**Work item**
Can you convert everything in the items below, from the line containing "#### 人工智能安全性的好处" down to the line containing "博客地址：[SSM(一)框架", into a numbered list with one line per entry and blank lines dropped?

Segment Open

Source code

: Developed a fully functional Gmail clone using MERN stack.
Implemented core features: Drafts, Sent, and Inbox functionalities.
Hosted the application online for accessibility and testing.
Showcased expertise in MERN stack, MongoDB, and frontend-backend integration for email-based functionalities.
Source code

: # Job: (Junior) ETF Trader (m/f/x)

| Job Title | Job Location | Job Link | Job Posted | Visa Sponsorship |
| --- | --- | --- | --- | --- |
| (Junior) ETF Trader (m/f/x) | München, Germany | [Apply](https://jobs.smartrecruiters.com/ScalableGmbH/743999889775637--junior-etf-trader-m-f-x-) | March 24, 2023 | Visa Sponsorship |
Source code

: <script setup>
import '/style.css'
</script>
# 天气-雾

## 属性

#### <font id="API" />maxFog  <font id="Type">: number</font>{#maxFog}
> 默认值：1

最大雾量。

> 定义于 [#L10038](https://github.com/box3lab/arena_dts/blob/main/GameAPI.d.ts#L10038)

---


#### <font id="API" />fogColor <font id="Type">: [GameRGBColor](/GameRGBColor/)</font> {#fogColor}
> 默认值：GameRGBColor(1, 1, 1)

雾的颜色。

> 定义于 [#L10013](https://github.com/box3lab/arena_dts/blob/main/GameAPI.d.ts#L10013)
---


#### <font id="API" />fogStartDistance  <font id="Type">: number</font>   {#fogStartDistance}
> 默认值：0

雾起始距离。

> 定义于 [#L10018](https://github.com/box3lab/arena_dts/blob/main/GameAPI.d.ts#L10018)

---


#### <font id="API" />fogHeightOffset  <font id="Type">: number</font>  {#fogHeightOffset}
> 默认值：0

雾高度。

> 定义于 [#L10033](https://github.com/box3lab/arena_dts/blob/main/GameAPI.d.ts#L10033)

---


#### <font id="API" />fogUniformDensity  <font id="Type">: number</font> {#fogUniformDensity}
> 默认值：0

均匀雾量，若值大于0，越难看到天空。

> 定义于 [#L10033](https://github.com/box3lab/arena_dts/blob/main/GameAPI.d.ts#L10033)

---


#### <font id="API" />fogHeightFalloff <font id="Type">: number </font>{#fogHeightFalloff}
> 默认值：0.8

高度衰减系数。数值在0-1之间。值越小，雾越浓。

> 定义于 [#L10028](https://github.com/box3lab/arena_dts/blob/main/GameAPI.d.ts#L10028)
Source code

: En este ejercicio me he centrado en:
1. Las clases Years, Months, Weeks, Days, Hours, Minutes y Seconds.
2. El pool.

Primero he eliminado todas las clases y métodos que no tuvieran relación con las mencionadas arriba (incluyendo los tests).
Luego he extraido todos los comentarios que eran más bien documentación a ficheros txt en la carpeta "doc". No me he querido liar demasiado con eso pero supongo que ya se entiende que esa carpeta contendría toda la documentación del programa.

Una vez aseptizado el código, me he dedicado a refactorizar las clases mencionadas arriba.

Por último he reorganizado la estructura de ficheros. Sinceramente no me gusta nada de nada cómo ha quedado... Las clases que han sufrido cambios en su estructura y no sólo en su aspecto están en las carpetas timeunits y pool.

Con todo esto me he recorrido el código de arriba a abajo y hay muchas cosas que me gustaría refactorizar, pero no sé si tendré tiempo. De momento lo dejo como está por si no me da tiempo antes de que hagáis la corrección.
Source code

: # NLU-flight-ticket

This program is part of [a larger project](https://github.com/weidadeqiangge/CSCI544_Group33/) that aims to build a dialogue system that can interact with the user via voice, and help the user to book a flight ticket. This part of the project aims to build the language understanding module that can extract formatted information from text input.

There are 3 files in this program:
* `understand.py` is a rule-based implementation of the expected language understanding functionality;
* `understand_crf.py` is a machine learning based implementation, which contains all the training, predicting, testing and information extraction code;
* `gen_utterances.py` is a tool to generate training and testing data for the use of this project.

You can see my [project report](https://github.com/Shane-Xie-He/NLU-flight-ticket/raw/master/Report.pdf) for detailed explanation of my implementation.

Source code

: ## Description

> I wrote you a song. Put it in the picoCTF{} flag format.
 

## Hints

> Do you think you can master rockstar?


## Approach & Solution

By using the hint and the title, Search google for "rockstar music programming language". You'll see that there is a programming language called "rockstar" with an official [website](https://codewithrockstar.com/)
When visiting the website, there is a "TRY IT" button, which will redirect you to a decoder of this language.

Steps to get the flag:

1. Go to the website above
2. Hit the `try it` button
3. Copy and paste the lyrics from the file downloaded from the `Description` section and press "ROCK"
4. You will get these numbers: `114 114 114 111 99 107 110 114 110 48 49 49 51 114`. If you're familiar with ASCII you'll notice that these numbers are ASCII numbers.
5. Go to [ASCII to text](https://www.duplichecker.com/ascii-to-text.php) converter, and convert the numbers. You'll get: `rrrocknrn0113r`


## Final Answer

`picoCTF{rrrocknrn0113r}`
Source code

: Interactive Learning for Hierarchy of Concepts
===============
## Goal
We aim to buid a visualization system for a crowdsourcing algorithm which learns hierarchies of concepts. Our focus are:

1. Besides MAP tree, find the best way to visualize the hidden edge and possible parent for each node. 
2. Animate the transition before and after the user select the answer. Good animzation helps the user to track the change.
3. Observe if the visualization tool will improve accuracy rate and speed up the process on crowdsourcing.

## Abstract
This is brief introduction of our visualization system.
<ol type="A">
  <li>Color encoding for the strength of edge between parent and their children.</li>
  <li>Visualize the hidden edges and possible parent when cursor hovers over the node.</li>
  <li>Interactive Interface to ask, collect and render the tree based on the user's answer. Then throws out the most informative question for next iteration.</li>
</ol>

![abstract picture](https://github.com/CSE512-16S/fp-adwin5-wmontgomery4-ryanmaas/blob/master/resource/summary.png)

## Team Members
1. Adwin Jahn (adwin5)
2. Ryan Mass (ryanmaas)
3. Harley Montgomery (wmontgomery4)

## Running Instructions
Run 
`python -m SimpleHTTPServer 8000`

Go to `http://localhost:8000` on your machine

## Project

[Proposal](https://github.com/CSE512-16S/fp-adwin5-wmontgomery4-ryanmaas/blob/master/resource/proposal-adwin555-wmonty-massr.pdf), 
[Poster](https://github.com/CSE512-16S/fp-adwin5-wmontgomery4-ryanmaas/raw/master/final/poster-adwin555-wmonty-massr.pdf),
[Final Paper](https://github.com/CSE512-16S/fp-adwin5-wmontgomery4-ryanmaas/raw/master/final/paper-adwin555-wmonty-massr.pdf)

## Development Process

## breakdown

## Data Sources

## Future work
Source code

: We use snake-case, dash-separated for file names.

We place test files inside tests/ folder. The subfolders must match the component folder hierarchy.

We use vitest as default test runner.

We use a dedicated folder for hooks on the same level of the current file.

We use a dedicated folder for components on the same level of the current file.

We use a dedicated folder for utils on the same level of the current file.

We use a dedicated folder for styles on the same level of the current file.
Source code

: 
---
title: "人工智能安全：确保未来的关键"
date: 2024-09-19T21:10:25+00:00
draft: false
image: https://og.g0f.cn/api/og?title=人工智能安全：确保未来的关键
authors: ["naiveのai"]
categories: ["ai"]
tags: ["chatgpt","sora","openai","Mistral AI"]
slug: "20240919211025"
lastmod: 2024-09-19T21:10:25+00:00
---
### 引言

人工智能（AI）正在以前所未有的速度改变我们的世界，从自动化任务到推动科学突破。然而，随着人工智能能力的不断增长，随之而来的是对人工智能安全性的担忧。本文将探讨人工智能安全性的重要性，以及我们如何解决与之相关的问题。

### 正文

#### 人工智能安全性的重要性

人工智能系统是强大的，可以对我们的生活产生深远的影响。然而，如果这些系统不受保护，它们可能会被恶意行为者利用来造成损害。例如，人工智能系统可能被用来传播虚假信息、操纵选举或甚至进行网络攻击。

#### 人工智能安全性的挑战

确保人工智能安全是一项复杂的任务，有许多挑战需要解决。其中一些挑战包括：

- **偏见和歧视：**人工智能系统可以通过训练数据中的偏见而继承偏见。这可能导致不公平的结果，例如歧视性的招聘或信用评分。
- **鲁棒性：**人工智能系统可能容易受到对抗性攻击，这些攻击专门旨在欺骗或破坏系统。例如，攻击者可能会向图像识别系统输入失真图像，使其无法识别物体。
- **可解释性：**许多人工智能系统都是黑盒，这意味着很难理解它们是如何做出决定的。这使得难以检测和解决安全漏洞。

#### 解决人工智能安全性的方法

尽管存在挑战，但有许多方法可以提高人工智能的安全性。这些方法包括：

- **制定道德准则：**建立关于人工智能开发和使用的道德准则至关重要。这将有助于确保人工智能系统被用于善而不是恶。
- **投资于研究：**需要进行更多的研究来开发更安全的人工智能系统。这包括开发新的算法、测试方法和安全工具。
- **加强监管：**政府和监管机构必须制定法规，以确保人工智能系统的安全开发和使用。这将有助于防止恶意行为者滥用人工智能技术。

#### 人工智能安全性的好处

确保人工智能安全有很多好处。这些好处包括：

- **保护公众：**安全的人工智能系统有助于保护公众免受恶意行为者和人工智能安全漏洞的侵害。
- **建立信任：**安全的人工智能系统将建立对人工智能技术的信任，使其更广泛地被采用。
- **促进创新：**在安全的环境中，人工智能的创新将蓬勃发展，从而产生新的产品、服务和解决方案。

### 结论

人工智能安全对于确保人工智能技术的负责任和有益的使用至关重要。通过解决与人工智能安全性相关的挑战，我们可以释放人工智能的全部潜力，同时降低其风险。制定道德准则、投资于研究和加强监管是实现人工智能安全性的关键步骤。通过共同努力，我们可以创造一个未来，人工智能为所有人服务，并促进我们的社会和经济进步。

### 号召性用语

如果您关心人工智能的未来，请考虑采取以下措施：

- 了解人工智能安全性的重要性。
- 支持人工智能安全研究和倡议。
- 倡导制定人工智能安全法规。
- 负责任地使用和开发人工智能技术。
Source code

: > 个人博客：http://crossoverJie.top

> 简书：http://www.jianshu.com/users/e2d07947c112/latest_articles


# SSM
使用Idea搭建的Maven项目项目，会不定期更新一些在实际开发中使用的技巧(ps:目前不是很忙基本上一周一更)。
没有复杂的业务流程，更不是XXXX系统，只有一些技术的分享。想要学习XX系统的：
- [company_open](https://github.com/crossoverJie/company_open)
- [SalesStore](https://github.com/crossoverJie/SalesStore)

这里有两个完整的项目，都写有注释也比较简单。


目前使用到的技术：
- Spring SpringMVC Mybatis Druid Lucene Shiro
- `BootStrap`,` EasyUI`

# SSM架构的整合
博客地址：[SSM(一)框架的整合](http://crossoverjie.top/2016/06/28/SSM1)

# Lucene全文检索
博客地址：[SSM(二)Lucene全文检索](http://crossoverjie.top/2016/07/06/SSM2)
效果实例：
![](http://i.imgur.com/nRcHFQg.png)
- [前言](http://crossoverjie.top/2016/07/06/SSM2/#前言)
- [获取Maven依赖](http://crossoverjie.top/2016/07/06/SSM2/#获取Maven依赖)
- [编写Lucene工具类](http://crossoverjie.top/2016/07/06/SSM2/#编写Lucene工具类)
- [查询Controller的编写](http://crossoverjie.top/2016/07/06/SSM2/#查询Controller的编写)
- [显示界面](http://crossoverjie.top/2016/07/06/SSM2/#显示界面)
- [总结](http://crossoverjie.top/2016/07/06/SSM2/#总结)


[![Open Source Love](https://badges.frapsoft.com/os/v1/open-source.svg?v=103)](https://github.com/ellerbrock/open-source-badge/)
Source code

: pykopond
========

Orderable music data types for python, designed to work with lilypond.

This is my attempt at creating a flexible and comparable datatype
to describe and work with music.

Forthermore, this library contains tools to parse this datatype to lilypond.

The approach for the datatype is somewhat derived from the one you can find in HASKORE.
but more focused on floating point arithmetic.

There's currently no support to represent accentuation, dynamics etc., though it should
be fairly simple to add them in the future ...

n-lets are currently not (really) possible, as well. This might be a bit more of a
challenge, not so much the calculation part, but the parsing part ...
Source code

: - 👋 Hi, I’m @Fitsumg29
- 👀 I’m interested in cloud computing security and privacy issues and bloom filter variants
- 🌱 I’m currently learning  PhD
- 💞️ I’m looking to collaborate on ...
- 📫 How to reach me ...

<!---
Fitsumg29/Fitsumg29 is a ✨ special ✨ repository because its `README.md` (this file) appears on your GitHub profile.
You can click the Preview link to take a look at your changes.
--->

Segment Closed

**Result**
1. #### 人工智能安全性的好处
2. 确保人工智能安全有很多好处。这些好处包括：
3. - **保护公众：**安全的人工智能系统有助于保护公众免受恶意行为者和人工智能安全漏洞的侵害。
4. - **建立信任：**安全的人工智能系统将建立对人工智能技术的信任，使其更广泛地被采用。
5. - **促进创新：**在安全的环境中，人工智能的创新将蓬勃发展，从而产生新的产品、服务和解决方案。
6. ### 结论
7. 人工智能安全对于确保人工智能技术的负责任和有益的使用至关重要。通过解决与人工智能安全性相关的挑战，我们可以释放人工智能的全部潜力，同时降低其风险。制定道德准则、投资于研究和加强监管是实现人工智能安全性的关键步骤。通过共同努力，我们可以创造一个未来，人工智能为所有人服务，并促进我们的社会和经济进步。
8. ### 号召性用语
9. 如果您关心人工智能的未来，请考虑采取以下措施：
10. - 了解人工智能安全性的重要性。
11. - 支持人工智能安全研究和倡议。
12. - 倡导制定人工智能安全法规。
13. - 负责任地使用和开发人工智能技术。
14. Source code
15. : > 个人博客：http://crossoverJie.top
16. > 简书：http://www.jianshu.com/users/e2d07947c112/latest_articles
17. # SSM
18. 使用Idea搭建的Maven项目项目，会不定期更新一些在实际开发中使用的技巧(ps:目前不是很忙基本上一周一更)。
19. 没有复杂的业务流程，更不是XXXX系统，只有一些技术的分享。想要学习XX系统的：
20. - [company_open](https://github.com/crossoverJie/company_open)
21. - [SalesStore](https://github.com/crossoverJie/SalesStore)
22. 这里有两个完整的项目，都写有注释也比较简单。
23. 目前使用到的技术：
24. - Spring SpringMVC Mybatis Druid Lucene Shiro
25. - `BootStrap`,` EasyUI`
26. # SSM架构的整合
27. 博客地址：[SSM(一)框架的整合](http://crossoverjie.top/2016/06/28/SSM1)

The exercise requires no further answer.